Task input:

━━━━

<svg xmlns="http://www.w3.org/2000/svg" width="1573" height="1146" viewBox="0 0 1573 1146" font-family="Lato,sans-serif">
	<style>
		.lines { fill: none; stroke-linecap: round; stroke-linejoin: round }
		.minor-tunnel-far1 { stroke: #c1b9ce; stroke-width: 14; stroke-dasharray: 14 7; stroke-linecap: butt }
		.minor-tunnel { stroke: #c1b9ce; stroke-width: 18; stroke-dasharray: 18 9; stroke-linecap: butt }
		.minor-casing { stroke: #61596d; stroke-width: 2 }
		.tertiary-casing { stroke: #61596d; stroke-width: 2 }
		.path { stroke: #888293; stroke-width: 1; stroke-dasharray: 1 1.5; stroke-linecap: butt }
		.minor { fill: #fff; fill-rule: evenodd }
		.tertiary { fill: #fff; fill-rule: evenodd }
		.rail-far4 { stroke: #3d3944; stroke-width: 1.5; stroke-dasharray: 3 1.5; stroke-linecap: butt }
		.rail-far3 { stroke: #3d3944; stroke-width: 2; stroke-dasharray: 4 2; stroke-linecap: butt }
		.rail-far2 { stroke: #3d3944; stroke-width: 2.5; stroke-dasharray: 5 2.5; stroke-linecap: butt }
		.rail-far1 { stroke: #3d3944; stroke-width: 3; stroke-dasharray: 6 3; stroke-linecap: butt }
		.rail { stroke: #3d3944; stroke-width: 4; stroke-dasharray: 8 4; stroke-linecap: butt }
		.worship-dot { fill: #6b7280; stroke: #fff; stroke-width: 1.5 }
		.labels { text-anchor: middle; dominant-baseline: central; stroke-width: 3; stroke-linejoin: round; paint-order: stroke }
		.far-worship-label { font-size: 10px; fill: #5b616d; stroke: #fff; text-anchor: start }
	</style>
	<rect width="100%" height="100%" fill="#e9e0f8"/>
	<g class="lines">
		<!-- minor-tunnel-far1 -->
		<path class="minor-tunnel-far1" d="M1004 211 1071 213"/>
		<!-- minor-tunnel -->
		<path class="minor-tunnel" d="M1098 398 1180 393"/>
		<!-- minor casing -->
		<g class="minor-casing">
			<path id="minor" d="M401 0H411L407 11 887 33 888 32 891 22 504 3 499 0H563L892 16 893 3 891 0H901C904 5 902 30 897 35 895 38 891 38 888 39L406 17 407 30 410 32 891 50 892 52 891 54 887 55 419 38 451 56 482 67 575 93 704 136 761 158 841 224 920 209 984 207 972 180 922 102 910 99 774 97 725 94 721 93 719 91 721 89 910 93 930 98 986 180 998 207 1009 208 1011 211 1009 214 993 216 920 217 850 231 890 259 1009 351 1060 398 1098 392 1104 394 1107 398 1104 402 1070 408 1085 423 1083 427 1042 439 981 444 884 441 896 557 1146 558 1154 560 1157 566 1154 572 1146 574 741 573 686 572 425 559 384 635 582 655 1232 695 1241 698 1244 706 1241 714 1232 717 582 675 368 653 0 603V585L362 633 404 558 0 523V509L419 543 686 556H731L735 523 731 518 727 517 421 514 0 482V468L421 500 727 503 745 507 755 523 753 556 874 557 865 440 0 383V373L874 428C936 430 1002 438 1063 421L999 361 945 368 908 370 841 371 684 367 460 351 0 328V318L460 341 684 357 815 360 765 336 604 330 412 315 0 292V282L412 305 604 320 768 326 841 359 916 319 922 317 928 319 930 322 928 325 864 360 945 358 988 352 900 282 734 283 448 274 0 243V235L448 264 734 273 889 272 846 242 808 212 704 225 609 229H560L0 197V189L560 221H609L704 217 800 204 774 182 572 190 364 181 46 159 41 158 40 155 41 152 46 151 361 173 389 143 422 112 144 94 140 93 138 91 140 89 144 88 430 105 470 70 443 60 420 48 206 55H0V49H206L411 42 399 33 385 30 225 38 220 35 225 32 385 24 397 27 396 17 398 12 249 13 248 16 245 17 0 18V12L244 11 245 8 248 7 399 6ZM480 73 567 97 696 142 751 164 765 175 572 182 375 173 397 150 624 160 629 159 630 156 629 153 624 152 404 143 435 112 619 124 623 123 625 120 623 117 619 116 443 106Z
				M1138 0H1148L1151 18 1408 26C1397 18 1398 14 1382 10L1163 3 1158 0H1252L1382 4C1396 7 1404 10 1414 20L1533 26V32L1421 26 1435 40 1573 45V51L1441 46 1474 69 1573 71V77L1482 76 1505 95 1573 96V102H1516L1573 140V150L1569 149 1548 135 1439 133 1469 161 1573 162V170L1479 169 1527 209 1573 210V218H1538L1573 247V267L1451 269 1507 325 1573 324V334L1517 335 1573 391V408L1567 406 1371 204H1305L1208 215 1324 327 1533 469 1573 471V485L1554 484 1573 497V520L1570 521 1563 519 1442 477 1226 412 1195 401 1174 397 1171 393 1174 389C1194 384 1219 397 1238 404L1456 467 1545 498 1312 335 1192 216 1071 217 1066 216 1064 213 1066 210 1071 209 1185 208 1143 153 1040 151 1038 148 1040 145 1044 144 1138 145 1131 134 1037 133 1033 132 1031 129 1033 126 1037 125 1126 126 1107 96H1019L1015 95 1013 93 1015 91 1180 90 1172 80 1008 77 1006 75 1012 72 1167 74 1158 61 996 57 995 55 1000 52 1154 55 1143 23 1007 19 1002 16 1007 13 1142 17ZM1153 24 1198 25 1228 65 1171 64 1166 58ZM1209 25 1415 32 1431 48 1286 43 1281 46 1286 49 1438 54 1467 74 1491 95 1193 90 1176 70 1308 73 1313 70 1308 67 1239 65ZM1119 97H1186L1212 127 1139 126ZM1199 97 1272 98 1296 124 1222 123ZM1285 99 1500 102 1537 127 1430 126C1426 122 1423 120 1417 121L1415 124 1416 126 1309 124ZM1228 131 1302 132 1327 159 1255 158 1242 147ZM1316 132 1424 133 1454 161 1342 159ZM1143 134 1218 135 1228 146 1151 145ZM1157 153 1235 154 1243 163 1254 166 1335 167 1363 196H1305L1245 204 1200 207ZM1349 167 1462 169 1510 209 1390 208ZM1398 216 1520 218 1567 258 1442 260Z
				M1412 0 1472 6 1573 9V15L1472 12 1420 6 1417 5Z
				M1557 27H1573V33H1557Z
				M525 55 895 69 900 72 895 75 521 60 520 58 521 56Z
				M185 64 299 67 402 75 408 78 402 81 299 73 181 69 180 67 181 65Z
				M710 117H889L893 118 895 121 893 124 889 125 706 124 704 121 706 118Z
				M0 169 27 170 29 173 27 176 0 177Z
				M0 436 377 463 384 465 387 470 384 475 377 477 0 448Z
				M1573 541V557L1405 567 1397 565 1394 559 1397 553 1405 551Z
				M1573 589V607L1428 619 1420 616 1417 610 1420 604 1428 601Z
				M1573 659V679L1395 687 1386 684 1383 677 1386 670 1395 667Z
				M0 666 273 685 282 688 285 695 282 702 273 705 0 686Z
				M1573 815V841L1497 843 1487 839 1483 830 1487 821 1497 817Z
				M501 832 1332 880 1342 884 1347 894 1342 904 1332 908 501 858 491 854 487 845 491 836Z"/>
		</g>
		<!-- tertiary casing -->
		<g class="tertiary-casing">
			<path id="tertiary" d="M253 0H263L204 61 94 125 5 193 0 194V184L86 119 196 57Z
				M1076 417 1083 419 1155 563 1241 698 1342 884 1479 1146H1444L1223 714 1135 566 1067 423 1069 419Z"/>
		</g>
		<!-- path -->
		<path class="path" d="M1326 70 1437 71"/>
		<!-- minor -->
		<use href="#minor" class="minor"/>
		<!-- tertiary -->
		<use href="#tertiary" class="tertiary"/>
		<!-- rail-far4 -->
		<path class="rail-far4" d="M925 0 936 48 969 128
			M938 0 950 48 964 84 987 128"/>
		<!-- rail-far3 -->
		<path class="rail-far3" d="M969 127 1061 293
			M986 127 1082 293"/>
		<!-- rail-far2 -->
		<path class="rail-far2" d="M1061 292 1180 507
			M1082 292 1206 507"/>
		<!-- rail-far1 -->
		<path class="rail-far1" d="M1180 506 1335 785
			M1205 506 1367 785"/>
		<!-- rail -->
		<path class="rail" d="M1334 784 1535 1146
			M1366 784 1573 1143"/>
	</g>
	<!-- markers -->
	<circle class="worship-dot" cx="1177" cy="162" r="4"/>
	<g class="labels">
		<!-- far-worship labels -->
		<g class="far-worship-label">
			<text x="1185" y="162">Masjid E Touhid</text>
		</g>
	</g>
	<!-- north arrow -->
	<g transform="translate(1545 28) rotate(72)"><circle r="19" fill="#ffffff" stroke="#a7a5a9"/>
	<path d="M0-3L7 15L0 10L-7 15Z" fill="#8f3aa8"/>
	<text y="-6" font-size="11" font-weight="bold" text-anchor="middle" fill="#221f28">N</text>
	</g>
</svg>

━━━━

Whenever a line above includes the string "lines", copy it.

Solution to the problem:
		.lines { fill: none; stroke-linecap: round; stroke-linejoin: round }
	<g class="lines">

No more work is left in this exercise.